Print every line of the records below verbatim, leaving out the pictures.

Collected data entries:
┏━━

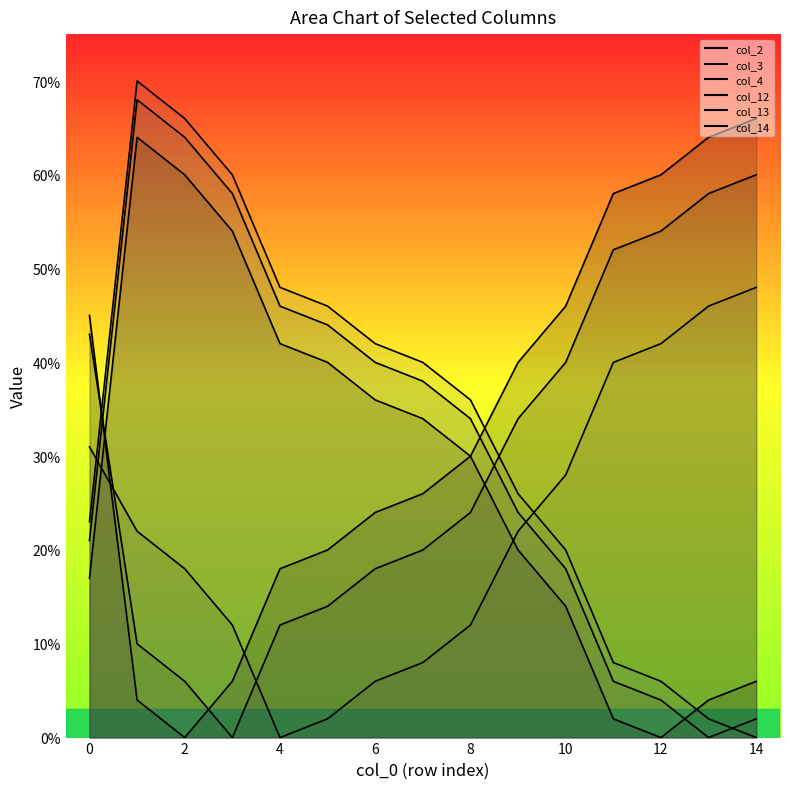

Reading left to right, extract all data points from this chart.

col_2: 0=45	1=4	2=0	3=6	4=18	5=20	6=24	7=26	8=30	9=40	10=46	11=58	12=60	13=64	14=66
col_3: 0=43	1=10	2=6	3=0	4=12	5=14	6=18	7=20	8=24	9=34	10=40	11=52	12=54	13=58	14=60
col_4: 0=31	1=22	2=18	3=12	4=0	5=2	6=6	7=8	8=12	9=22	10=28	11=40	12=42	13=46	14=48
col_12: 0=17	1=64	2=60	3=54	4=42	5=40	6=36	7=34	8=30	9=20	10=14	11=2	12=0	13=4	14=6
col_13: 0=21	1=68	2=64	3=58	4=46	5=44	6=40	7=38	8=34	9=24	10=18	11=6	12=4	13=0	14=2
col_14: 0=23	1=70	2=66	3=60	4=48	5=46	6=42	7=40	8=36	9=26	10=20	11=8	12=6	13=2	14=0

┗━━

_Problem solution_:
Reading left to right, extract all data points from this chart.

col_2: 0=45	1=4	2=0	3=6	4=18	5=20	6=24	7=26	8=30	9=40	10=46	11=58	12=60	13=64	14=66
col_3: 0=43	1=10	2=6	3=0	4=12	5=14	6=18	7=20	8=24	9=34	10=40	11=52	12=54	13=58	14=60
col_4: 0=31	1=22	2=18	3=12	4=0	5=2	6=6	7=8	8=12	9=22	10=28	11=40	12=42	13=46	14=48
col_12: 0=17	1=64	2=60	3=54	4=42	5=40	6=36	7=34	8=30	9=20	10=14	11=2	12=0	13=4	14=6
col_13: 0=21	1=68	2=64	3=58	4=46	5=44	6=40	7=38	8=34	9=24	10=18	11=6	12=4	13=0	14=2
col_14: 0=23	1=70	2=66	3=60	4=48	5=46	6=42	7=40	8=36	9=26	10=20	11=8	12=6	13=2	14=0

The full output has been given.